Her latest novel is Noor, a vivid and vibrant blend of technological optimism, climate change, and social outrage that traces its course across a near-future Africa. At the heart of the story is a young woman originally named Anwuli Okwudili. Born with a series of birth defects and suffering from a horrific autonomous car accident when she was a teenager, she's opted to augment her body with various cybernetic replacement parts: her legs, an arm, her organs, and neural implants. She renamed herself AO (Artificial Organism), and has found work as a mechanic and technician in Northern Nigeria.
It's here where the story kicks off. Nigeria is gripped with violence: there are attacks against people like herself, and as she makes her way through a market, she's set upon by a mob. She doesn't fully understand what happens, but the rest fo the country sees a cybernetic woman killing five of them before fleeing. As she runs, she encounters another outcast: a nomadic Fulani herdsman named Dangote Nuhu Adamu (who calls himself DNA) and his two cows who're also on the run: his people have been labeled terrorists, and he was identified as such after a recent attack. Together, they make for an unlikely pair as they flee for somewhere safe.

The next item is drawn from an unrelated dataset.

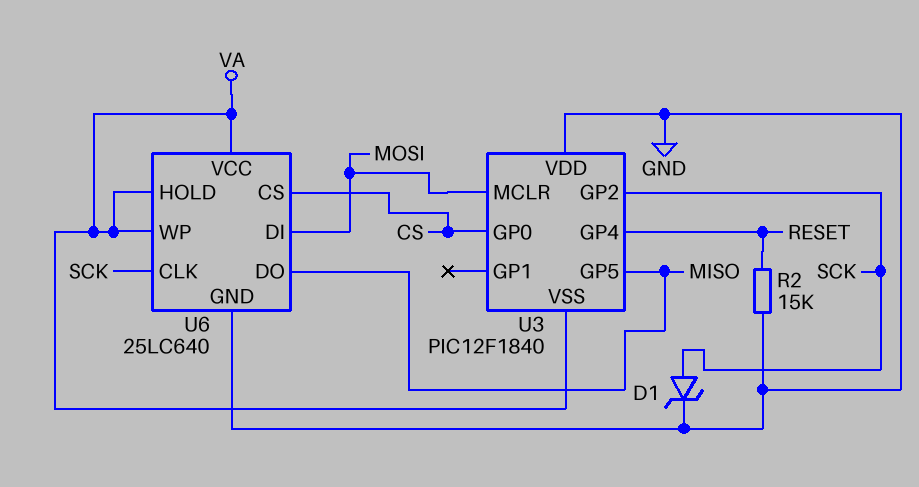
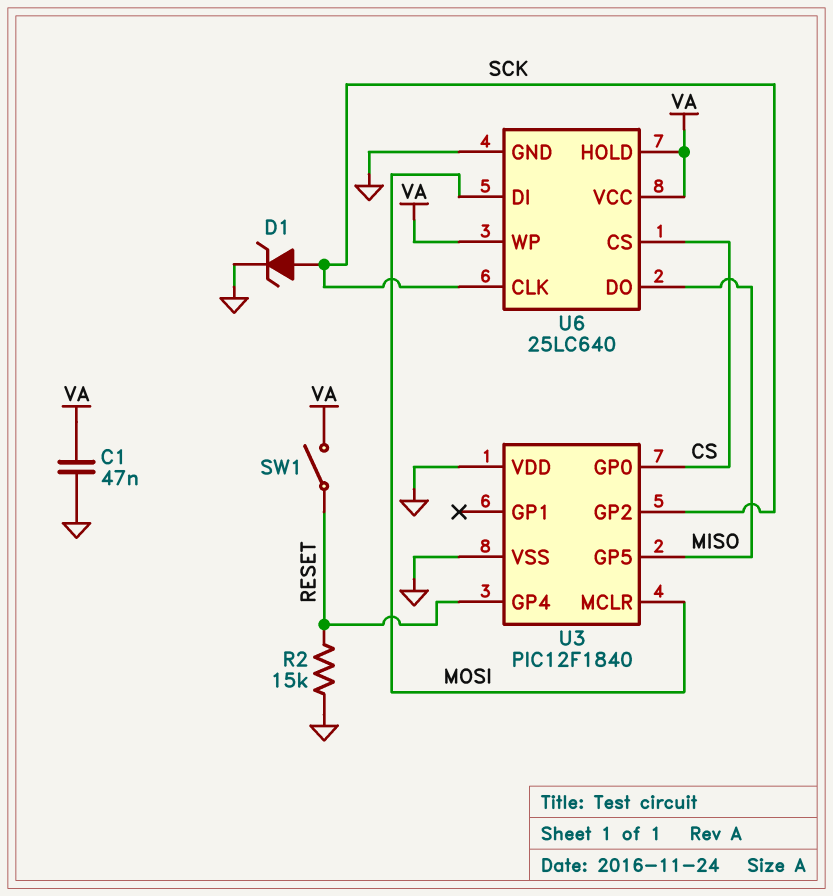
C1: none -> 47nF (GND, VA)
SW1: none -> switch (RESET, VA)
U3 pin VSS: VA -> GND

Safety is a community that hides away in the middle of a massive desert storm that's been artificially generated by a major a major company called Ultimate Corp. Along the way, AO and DNA come to realize that the heart of their issue is that conglomerate, and as they're pressed into the desert, they realize that they have all the tools that they need to take them on — in AO herself. Okorafor neatly plots out this story, and AO's augmentations come right back to the roots of the conflict that's been started with Ultimate Corp.
This is a short, quick read, but it's packed to the brim with details about her futuristic Nigeria. It's a book about things that seemingly contradict one another: a cybernetic woman fleeing with a nomadic herdsman; a society that's benefited from the high tech advances brought by Ultimate Corp turning on them; and a technological revolution that brings about horrific damage to those around it, high tech existing alongside low-tech.
I'm increasingly attracted to this dynamic, because that's the way the world works: the future isn't neatly or evenly distributed, as William Gibson once noted. That central contradiction feels like a key component of understanding how the world works: that the introduction of better technology or knowledge spread doesn't mean that we've suddenly ushered our way into a new era of prosperity. The internet certainly helps the world function now, but you still have billions of people without access to clean water or money all over the globe. Better scientific knowledge doesn't mean that you won't have entire swathes of a population that're skeptical of a new vaccine because they've been brainwashed.
That's one reason why I've been drawn to Okorafor's stories and why her stories are worth paying attention to: she keenly understands that the future is messy and that culture and society are institutions that don't move at the same pace as technology, even as people adopt and integrate things into their lives. Noor is a good read that helps drive those points home, and it's a story that feels true to life in the way few science fiction novels do.